> [EXERCISE REQUIREMENTS] Reproduce exactly the line containing "brown dye reveals" and every line after it, through the last line of the records below; add nothing.

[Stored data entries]
════════

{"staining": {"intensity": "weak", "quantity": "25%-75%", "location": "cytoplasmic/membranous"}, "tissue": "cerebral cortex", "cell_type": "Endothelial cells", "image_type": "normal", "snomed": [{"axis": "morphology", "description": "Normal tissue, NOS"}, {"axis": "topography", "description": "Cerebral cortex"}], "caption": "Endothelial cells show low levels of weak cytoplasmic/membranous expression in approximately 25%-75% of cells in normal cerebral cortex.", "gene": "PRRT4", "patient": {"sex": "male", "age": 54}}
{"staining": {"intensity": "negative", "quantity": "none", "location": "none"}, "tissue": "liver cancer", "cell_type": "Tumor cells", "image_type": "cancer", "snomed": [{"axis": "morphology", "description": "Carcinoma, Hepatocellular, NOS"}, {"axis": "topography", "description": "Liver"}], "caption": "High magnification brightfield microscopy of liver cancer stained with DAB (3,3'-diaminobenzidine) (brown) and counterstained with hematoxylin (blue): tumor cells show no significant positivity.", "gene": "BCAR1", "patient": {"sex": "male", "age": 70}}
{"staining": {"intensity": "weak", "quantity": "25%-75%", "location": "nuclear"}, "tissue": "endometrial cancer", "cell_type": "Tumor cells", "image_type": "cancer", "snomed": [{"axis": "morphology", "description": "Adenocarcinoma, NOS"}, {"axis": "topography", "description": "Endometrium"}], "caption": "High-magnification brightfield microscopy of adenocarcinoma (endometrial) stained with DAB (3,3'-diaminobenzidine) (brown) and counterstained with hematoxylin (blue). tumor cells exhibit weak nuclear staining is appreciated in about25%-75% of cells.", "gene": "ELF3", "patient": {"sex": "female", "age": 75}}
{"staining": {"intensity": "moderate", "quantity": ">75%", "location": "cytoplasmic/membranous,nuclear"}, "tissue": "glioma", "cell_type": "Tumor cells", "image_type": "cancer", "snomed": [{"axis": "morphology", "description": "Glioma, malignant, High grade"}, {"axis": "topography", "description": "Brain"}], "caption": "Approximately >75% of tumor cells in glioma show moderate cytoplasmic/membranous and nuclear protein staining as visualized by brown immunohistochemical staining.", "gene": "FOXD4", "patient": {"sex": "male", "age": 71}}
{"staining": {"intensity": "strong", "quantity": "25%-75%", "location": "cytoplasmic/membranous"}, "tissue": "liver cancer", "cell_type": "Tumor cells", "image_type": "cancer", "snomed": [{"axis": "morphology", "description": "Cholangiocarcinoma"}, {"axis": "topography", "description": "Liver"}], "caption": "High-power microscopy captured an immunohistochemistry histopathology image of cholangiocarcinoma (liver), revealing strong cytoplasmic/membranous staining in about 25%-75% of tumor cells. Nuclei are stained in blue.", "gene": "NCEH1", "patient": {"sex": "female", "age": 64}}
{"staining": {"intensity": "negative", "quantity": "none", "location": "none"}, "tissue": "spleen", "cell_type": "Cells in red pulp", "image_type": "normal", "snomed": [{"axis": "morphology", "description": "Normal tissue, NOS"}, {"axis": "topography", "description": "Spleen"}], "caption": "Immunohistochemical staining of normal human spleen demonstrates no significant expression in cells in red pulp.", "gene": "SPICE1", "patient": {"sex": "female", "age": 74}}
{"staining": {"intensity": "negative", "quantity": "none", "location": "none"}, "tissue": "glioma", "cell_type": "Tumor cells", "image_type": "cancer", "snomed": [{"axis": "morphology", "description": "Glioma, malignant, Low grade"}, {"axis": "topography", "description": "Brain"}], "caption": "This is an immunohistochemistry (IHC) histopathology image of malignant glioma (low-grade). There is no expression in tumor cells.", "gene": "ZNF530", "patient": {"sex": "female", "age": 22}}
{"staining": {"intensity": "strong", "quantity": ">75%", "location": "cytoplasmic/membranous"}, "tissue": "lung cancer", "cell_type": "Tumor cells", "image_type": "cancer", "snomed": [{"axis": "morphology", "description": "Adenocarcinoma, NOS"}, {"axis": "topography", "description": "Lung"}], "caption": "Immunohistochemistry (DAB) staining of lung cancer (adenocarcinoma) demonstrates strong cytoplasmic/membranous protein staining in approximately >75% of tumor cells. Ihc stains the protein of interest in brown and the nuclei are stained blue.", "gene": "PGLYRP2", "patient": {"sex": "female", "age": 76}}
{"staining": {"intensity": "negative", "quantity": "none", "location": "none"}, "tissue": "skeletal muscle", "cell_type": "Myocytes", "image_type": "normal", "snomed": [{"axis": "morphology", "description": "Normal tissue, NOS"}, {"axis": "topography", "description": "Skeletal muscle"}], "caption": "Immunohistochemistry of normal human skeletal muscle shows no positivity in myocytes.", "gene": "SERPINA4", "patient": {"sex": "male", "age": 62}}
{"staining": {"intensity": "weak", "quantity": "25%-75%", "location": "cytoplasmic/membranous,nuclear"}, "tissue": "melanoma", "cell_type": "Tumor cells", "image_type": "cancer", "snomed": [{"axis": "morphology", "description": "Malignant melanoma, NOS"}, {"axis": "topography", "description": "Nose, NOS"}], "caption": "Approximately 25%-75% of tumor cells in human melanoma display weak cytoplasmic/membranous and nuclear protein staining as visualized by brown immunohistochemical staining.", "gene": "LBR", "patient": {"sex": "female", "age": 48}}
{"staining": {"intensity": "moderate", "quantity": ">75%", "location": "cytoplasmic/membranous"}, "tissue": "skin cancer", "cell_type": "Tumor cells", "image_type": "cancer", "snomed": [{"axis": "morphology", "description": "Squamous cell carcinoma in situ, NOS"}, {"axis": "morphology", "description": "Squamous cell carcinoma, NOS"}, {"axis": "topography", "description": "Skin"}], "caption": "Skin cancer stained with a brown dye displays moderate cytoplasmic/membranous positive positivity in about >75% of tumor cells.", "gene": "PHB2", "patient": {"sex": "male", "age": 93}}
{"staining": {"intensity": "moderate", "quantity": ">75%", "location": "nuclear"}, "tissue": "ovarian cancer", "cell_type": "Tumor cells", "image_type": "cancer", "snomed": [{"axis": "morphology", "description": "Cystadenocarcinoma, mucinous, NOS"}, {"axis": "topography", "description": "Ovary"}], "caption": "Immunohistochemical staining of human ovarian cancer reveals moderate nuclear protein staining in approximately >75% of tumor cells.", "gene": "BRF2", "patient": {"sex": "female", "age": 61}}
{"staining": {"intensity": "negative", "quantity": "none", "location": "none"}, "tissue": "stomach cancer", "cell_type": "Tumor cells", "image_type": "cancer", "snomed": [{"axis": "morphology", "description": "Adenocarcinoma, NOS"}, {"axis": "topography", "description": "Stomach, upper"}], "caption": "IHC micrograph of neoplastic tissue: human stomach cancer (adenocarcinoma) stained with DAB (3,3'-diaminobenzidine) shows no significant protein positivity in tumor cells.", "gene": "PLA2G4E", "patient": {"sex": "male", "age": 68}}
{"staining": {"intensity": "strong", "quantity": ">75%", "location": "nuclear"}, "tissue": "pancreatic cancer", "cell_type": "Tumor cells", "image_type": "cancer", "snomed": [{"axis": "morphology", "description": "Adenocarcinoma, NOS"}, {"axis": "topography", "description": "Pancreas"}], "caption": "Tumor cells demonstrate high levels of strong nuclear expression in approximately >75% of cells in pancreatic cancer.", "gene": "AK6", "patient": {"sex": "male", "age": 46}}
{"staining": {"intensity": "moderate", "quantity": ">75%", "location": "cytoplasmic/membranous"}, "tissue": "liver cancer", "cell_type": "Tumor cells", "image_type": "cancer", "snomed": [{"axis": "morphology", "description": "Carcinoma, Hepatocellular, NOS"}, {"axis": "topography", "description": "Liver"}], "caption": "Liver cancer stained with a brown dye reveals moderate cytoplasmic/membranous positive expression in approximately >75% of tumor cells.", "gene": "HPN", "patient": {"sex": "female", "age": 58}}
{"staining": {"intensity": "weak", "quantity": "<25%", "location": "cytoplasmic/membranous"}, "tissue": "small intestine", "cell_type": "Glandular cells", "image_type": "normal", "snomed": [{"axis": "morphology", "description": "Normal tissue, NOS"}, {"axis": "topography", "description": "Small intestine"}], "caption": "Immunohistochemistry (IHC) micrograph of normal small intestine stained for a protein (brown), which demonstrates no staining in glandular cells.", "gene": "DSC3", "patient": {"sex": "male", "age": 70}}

════════

> [SOLUTION]
{"staining": {"intensity": "moderate", "quantity": ">75%", "location": "cytoplasmic/membranous"}, "tissue": "liver cancer", "cell_type": "Tumor cells", "image_type": "cancer", "snomed": [{"axis": "morphology", "description": "Carcinoma, Hepatocellular, NOS"}, {"axis": "topography", "description": "Liver"}], "caption": "Liver cancer stained with a brown dye reveals moderate cytoplasmic/membranous positive expression in approximately >75% of tumor cells.", "gene": "HPN", "patient": {"sex": "female", "age": 58}}
{"staining": {"intensity": "weak", "quantity": "<25%", "location": "cytoplasmic/membranous"}, "tissue": "small intestine", "cell_type": "Glandular cells", "image_type": "normal", "snomed": [{"axis": "morphology", "description": "Normal tissue, NOS"}, {"axis": "topography", "description": "Small intestine"}], "caption": "Immunohistochemistry (IHC) micrograph of normal small intestine stained for a protein (brown), which demonstrates no staining in glandular cells.", "gene": "DSC3", "patient": {"sex": "male", "age": 70}}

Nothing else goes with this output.